NIS 2 Directive in Romania: Corporate Cybersecurity

Introduction: NIS 2 Directive in Romania

At the end of 2024, Romania reflected the NIS 2 Directive (Directive (EU) 2022/2555) into national law through Government Emergency Ordinance No. 155/2024 (GEO 155/2024).

This legal framework introduces a harmonized approach to cybersecurity of networks and information systems within Romania’s civil cyberspace. It enforces strict obligations on businesses regarding cyber risk management, incident reporting, cybersecurity governance, and executive accountability.

Furthermore, Order No. 1/2025, issued on 20 August 2025 in the Official Gazette, set forth the procedure for DNSC registration (National Cybersecurity Authority), an essential compliance requirement for companies.

Who Must Comply with GEO 155/2024?

Under Romania’s new cybersecurity law, entities are divided into two categories:

Essential Entities

Critical sector organizations, including:

• energy, transport, and banking,

• financial market infrastructures,

• healthcare, drinking water, wastewater,

• digital infrastructure, ICT service management (B2B),

• public administration.

Full definition available under Article 5 of GEO 155/2024.

Important Entities

Medium-sized and large enterprises in:

• digital services and IT providers,

• waste management, food production,

• postal and courier services,

• entities in the above critical sectors not classified as essential.

Definitions:

• Medium-sized enterprises employ 50–249 staff and have turnover ≤ EUR 50 million or assets ≤ EUR 43 million.

• Large enterprises exceed these thresholds.

Note: Micro-enterprises are not automatically excluded.

Both essential and important entities are subject to mandatory cybersecurity audits.

Key Cybersecurity Obligations under GEO 155/2024

1. DNSC Registration and Notification

• Entities carrying out activities listed in Annexes 1 & 2 of GEO 155/2024 must register with the DNSC within 30 days.

• Final notification deadline: 19 September 2025, in light of Order No. 1/2025, which sets out the DNSC notification procedure.

2. Cyber Risk Management and Governance

• Implement technical and organizational cybersecurity measures according to risks, in line with Article 11.

• Embrace internal cybersecurity policies and procedures, formally approved by senior management.

3. Cybersecurity Audits and Self-Assessments

• Conduct periodic cybersecurity audits, as required by Article 11(5).

• Perform annual self-assessments of cybersecurity maturity and submit results to the DNSC and, where applicable, sectoral authorities.

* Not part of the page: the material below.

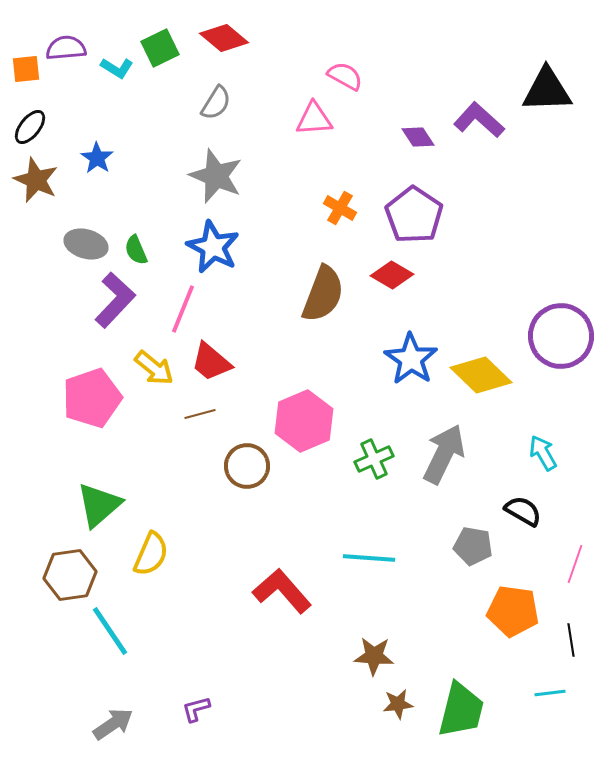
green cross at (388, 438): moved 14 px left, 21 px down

4. Incident Reporting Obligations

• Report major cybersecurity incidents to the DNSC within 24–72 hours, based on the level of severity.

• Submit a final incident report within 1 month.

• Notify affected users/clients when incidents directly impact them.

Sanctions for Non-Compliance

Non-compliance with GEO 155/2024 may trigger severe financial penalties:

• Essential entities: fines between RON 10,000 – EUR 10,000,000 or up to 2% of worldwide annual turnover.

• Important entities: fines between RON 5,000 – EUR 7,000,000 or up to 1.4% of worldwide annual turnover.

Beyond fines, reputational damage and operational risks represent significant consequences of non-compliance.

Schedule a Compliance Assessment

or

Recommended Compliance Roadmap for Businesses

✅ Assess whether your company qualifies as an essential or important entity.

✅ Complete DNSC registration and comply with statutory deadlines.

✅ Implement internal cybersecurity policies and governance measures.

✅ Carry out periodic audits and annual self-assessments.

✅ Train management and staff on cybersecurity awareness.

✅ Establish a rapid incident reporting and response mechanism.

Conclusion: Cybersecurity Compliance as a Strategic Investment

GEO 155/2024 represents a landmark development in Romania’s cybersecurity compliance framework.

Companies falling within the scope of GEO 155/2024 must approach these obligations with the utmost seriousness

Effective implementation is not only a legal necessity under the NIS 2 Directive, but also a strategic investment in resilience, business continuity, and client trust.